Helen introduced the first couple as the Harolds, the second as the Irwins.
“I don’t understand why we’re here,” Mr. Harold said in a terse voice.
“There’s nothing wrong with our adoptions, is there?” Mrs. Irwin said in a tiny voice.
“We went through proper legal channels,” Mr. Irwin said before she or Helen could respond.
Helen held up her hand to quiet them. “As I explained on the phone, I simply needed to ask you some questions about The Gateway House and the Ellingtons.”
“Why?” Mr. Harold asked abruptly.
Amelia spoke up. “Because of me. Six years ago I gave birth to a baby boy, but he was taken from me against my will. I need to know what happened to him.”
“We adopted a girl,” Mr. and Mrs. Harold said at once.
“So did we,” the Irwins said, voices filled with relief.
“We understand that,” Helen interjected. “But you adopted children around the same time Amelia’s son was adopted.”
“When a TBI agent and I went to The Gateway House to talk to the Ellingtons,” Amelia explained, “The Gateway House had burned down and the Ellingtons were gone.”
“What about the children?” Mrs. Irwin asked.
“They were gone, too,” Amelia replied. “That’s why I wanted to talk to you. Have you heard from the Ellingtons?”
Mr. Harold pulled at his mustache. “We haven’t talked to them in years.”
Mrs. Irwin rubbed at a stain on her slacks. “Not since the adoption was final.”
“Did you notice anything strange about the couple when you worked with them?” Amelia asked.
“What do you mean, strange?” Mrs. Harold asked.
Amelia hesitated. She didn’t really know what to ask. “Like they were hiding something? Were they upfront about the details of the children you adopted?”
Mrs. Harold stood. “I knew you were getting at something. You want to try to take our kids away from us.”
Mrs. Irwin jumped up and grabbed her husband’s arm, her expression panicked. “Oh no, Stanley, don’t let her do that. She can’t take Marie from us.”
“That’s not the reason I’m here,” Amelia said.
“We need a lawyer before we answer any more questions.” Mr. Harold took his wife’s hand and rushed toward the door.
The Irwins followed, the couples speaking in harsh tones as they exited. Helen hurried after them trying to calm them down.
The fact that the couples had bolted suggested they suspected something shady about the Ellingtons and The Gateway House.
But they weren’t talking.
Amelia twisted her hands together, antsy to know more about the couple who hadn’t shown. She glanced through the door and saw Helen talking in low voices to the couples, so she tiptoed around to Helen’s desk and checked her computer.
The other couple’s name was Bayler. She scribbled their address on a sticky note, then jammed it in her pocket, and waited until Helen wasn’t looking and snuck out.
She’d talk to this other couple herself.
They hadn’t shown for a reason, and she wanted to know what it was.
John’s fingers tightened around his phone as he left the lab.

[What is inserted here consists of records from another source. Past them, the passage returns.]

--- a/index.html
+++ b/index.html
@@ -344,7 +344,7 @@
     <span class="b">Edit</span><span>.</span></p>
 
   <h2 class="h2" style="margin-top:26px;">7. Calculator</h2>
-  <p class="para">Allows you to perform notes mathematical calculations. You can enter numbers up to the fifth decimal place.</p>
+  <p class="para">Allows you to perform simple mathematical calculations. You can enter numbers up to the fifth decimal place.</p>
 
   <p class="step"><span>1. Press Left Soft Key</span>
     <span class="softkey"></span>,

He hoped to hell the tech could isolate an image and give him a description of the man who’d abducted Danny.
“We’ve got another bomb,” Agent Nick Blackwood said over the line.

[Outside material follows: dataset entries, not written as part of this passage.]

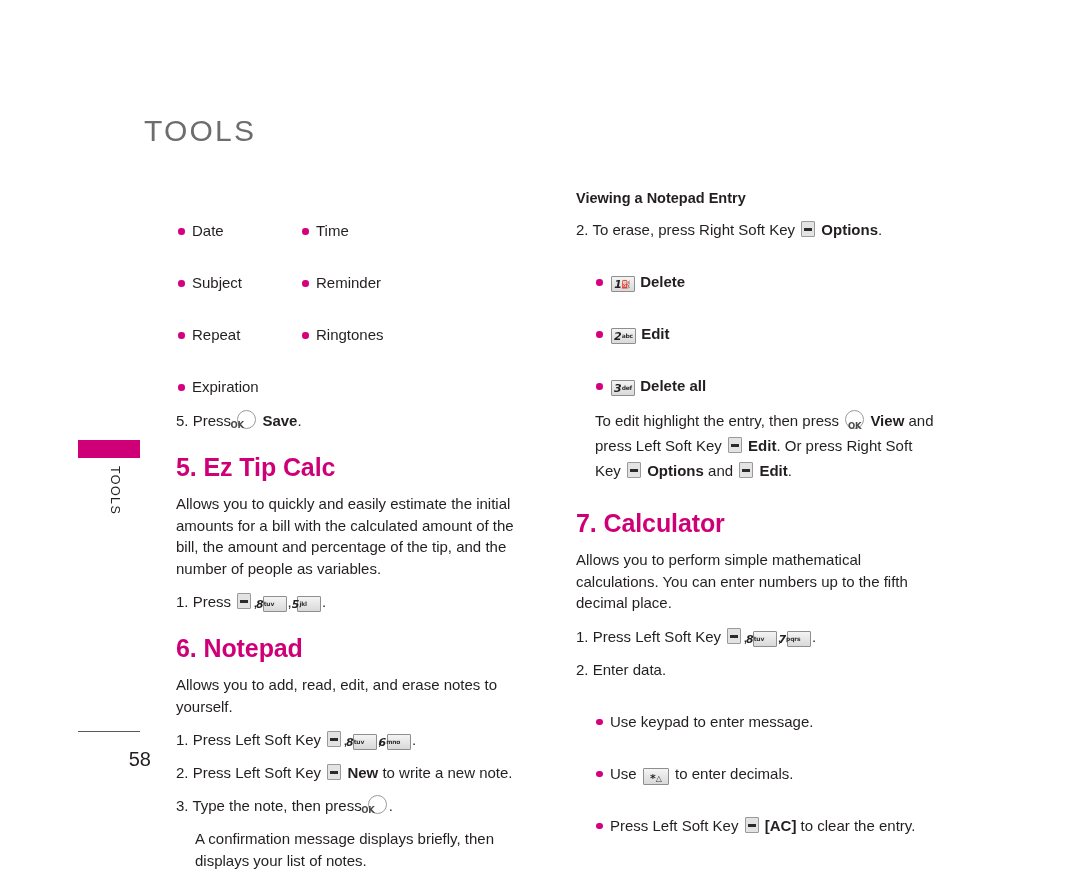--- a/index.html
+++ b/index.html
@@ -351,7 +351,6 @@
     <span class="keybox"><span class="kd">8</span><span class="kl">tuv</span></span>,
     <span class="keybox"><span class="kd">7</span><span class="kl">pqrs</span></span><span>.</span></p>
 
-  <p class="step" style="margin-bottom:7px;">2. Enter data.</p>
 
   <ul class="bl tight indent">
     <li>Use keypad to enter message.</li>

Good God. Another kidnapping, and now another bomb? “Where?”
“A social-work conference in Nashville.”
Jesus. He’d missed the news this morning. “Number dead?”
“Thirteen, but it could have been more.”
“This group is escalating. Tell me about the bomb.”
“Another suicide bomber, boy, age twelve.”
“Twelve. God.”
“These have got to be connected,” Nick said. “Since the bombers all came from different areas, we’re searching their computers to see if they connected online.”
“Good point,” John said.
“Could be these are practice, test rounds, and the group is gearing up for something bigger.”
John scrubbed his hand over the back of his neck. “Did you locate the group Roper pointed you to?”